# Provided text
####################

When Rebecca Cunningham hires a new writer to reinvent fairy tales for the Girl Tales podcast, she tells them this: write the story that you needed to hear as a kid, but never did. It’s a simple premise, a podcast featuring reimagined folktales, fables, and myths, where girls get to be heroes. Yet its impact on young audiences, and the adults who care for them, is profound.

“Caregivers are really excited to hear stories where their kids are at the center of the narrative, because they don't necessarily see that everywhere else,” Cunningham says about the show’s growing listener base.

After working as a theater director and nanny in New York City, Cunningham admits to dreaming of a children’s podcast years before she made it a reality. It wasn’t until the 2016 Presidential election results were finalized that she knew it was time. Watching Hillary Clinton give her concession speech, Cunningham remembers holding a little girl in her arms at the time, thinking about what the future holds for girls who dare to dream.

“That was it. I'm going to adapt fairy tales so that girls are the heroes. Done. I'm going to hire the people I work with in theater or the people who I've always dreamed of working with. And that's where Girl Tales began,” Cunningham recounted for Diggit Magazine earlier this year.

####################

# What this task involves
According to the Girl Tales text, what jobs did Rebecca Cunningham hold in New York City before she started the podcast?

Saved entries:
####################

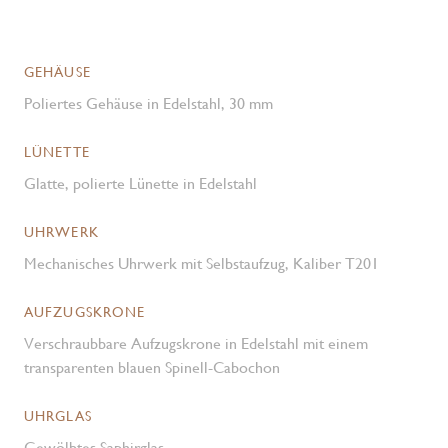
GEHÄUSE
Poliertes Gehäuse in Edelstahl, 30 mm
LÜNETTE
Glatte, polierte Lünette in Edelstahl
UHRWERK
Mechanisches Uhrwerk mit Selbstaufzug, Kaliber T201
AUFZUGSKRONE
Verschraubbare Aufzugskrone in Edelstahl mit einem
transparenten blauen Spinell-Cabochon
UHRGLAS
Gewölbtes Saphirglas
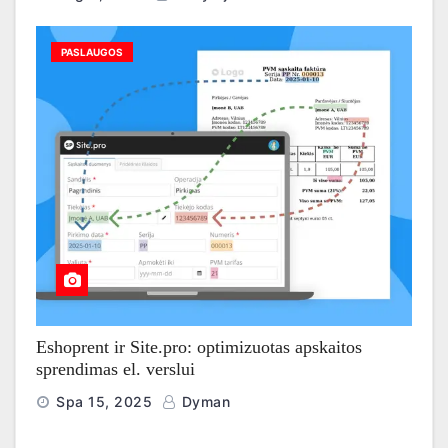
PASLAUGOS
Eshoprent ir Site.pro: optimizuotas apskaitos
sprendimas el. verslui
Spa 15, 2025
Dyman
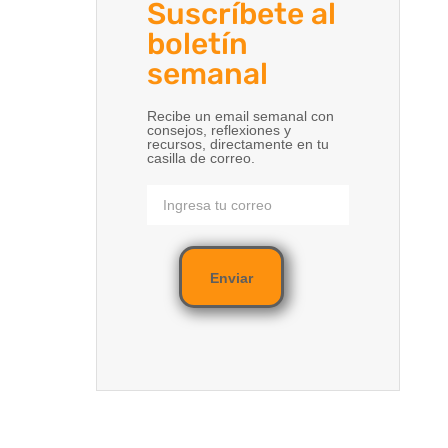
Suscríbete al
boletín
semanal
Recibe un email semanal con
consejos, reflexiones y
recursos, directamente en tu
casilla de correo.
Enviar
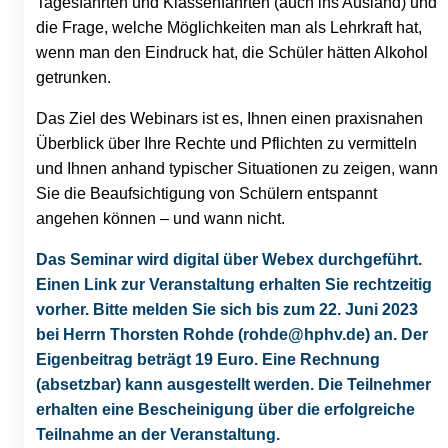
Tagesfahrten und Klassenfahrten (auch ins Ausland) und
die Frage, welche Möglichkeiten man als Lehrkraft hat,
wenn man den Eindruck hat, die Schüler hätten Alkohol
getrunken.
Das Ziel des Webinars ist es, Ihnen einen praxisnahen
Überblick über Ihre Rechte und Pflichten zu vermitteln
und Ihnen anhand typischer Situationen zu zeigen, wann
Sie die Beaufsichtigung von Schülern entspannt
angehen können – und wann nicht.
Das Seminar wird digital über Webex durchgeführt.
Einen Link zur Veranstaltung erhalten Sie rechtzeitig
vorher. Bitte melden Sie sich bis zum 22. Juni 2023
bei Herrn Thorsten Rohde (rohde@hphv.de) an. Der
Eigenbeitrag beträgt 19 Euro. Eine Rechnung
(absetzbar) kann ausgestellt werden. Die Teilnehmer
erhalten eine Bescheinigung über die erfolgreiche
Teilnahme an der Veranstaltung.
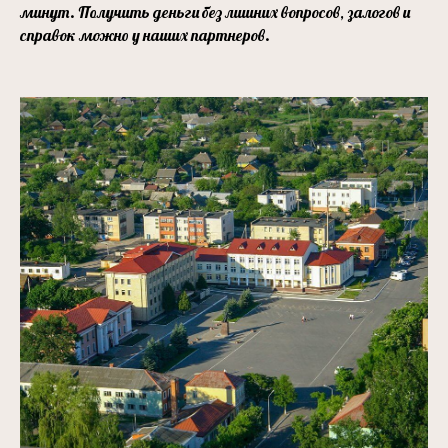
минут. Получить деньги без лишних вопросов, залогов и
справок можно у наших партнеров.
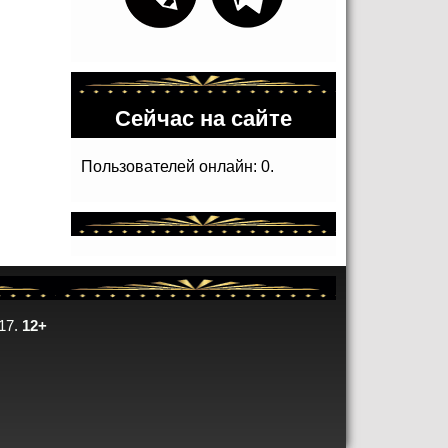
Сейчас на сайте
Пользователей онлайн: 0.
17.
12+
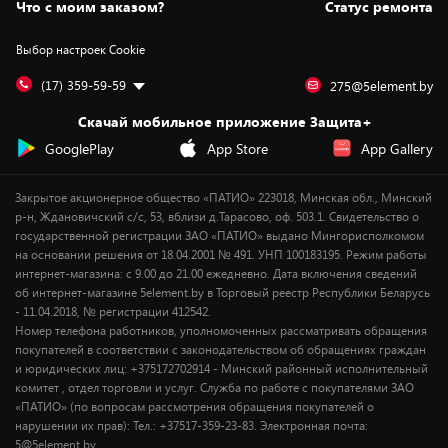
Вакансии
Обмен и возврат товара
Для игровых консолей
Белорусские товары
Что с моим заказом?
Статус ремонта
Контакты
Юридическая информация
Подписки на видеосервисы
Подарки
Выбор настроек Cookie
Дай пять добру!
Обработка персональных данных
Для мобильных устройств
Бонусы
Подарочные карты
Для компьютеров
Оплата частями
(17) 359-59-59
275@5element.by
Утилизация старой техники
Новинки
Скачай мобильное приложение Защита+
Сервисные центры
Уценка
GooglePlay
App Store
App Gallery
Закрытое акционерное общество «ПАТИО» 223018, Минская обл., Минский
р-н, Ждановичский с/с, 53, вблизи д.Тарасово, оф. 503.1. Свидетельство о
государственной регистрации ЗАО «ПАТИО» выдано Мингорисполкомом
на основании решения от 18.04.2001 № 491. УНП 100183195. Режим работы
интернет-магазина: с 9.00 до 21.00 ежедневно. Дата включения сведений
об интернет-магазине 5element.by в Торговый реестр Республики Беларусь
- 11.04.2018, № регистрации 412542.
Номер телефона работников, уполномоченных рассматривать обращения
покупателей в соответствии с законодательством об обращениях граждан
и юридических лиц: +375172702914 - Минский районный исполнительный
комитет , отдел торговли и услуг. Служба по работе с покупателями ЗАО
«ПАТИО» (по вопросам рассмотрения обращения покупателей о
нарушении их прав): Тел.: +37517-359-23-83. Электронная почта:
5@5element.by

####################

# Result of the exercise
She worked as a theater director and a nanny.